Cardiotoxicity does not appear to be related to the dose of trastuzumab, he adds, but does appear to be associated with the number of treatment sessions, which are normally every three to four weeks. So another possible application of this work is to identify patients in whom there perhaps should be a longer period between treatment sessions, he notes.

Treatment with trastuzumab therapy is stopped altogether only "if there is development of clinical signs of heart failure or LV systolic dysfunction," Dores stresses.

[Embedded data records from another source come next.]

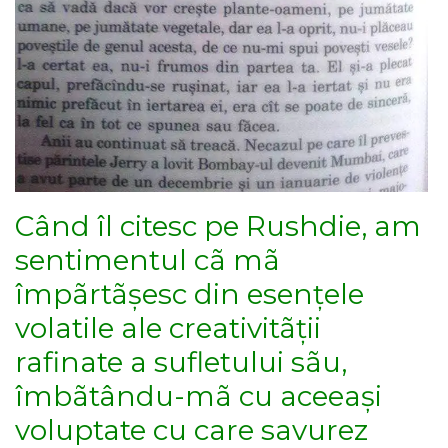
Când îl citesc pe Rushdie, am
sentimentul cã mã
împãrtãșesc din esențele
volatile ale creativitãții
rafinate a sufletului sãu,
îmbãtându-mã cu aceeași
voluptate cu care savurez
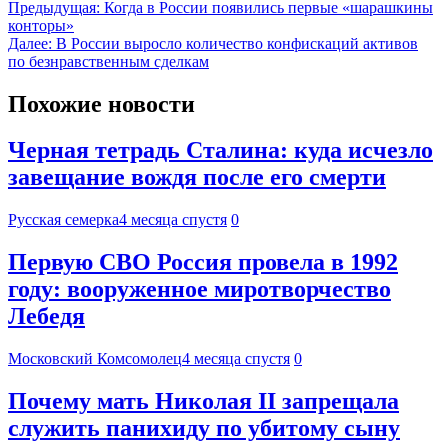
Предыдущая:
Когда в России появились первые «шарашкины
конторы»
Далее:
В России выросло количество конфискаций активов
по безнравственным сделкам
Похожие новости
Черная тетрадь Сталина: куда исчезло
завещание вождя после его смерти
Русская семерка
4 месяца спустя
0
Первую СВО Россия провела в 1992
году: вооруженное миротворчество
Лебедя
Московский Комсомолец
4 месяца спустя
0
Почему мать Николая II запрещала
служить панихиду по убитому сыну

Anthracycline Patients Not on Cardioprotection Deteriorate Faster

Radulescu and colleagues, meanwhile, used echo to evaluate 26 patients with various malignancies who had received the anthracycline epirubicin (Ellence, Pfizer) and were taking the ACE inhibitor lisinopril (10 mg) as well as rosuvastatin (Crestor, AstraZeneca) (10 mg) as cardioprotective treatments. These patients were compared with a control group of 31 cancer patients who also took epirubicin but were not receiving the cardioprotective therapies.

The Romanian researchers showed that the LV diastolic function of those who were not taking lisinopril and rosuvastatin deteriorated more rapidly than those who were taking the cardioprotective therapies. LV systolic dysfunction, however, did not differ significantly between the two groups.

"This is the first human prospective study documenting the cardioprotective effect of lisinopril and rosuvastatin in anthracycline-induced cardiotoxicity," says Radulescu. She adds that further studies are now needed in larger numbers of patients to confirm these findings.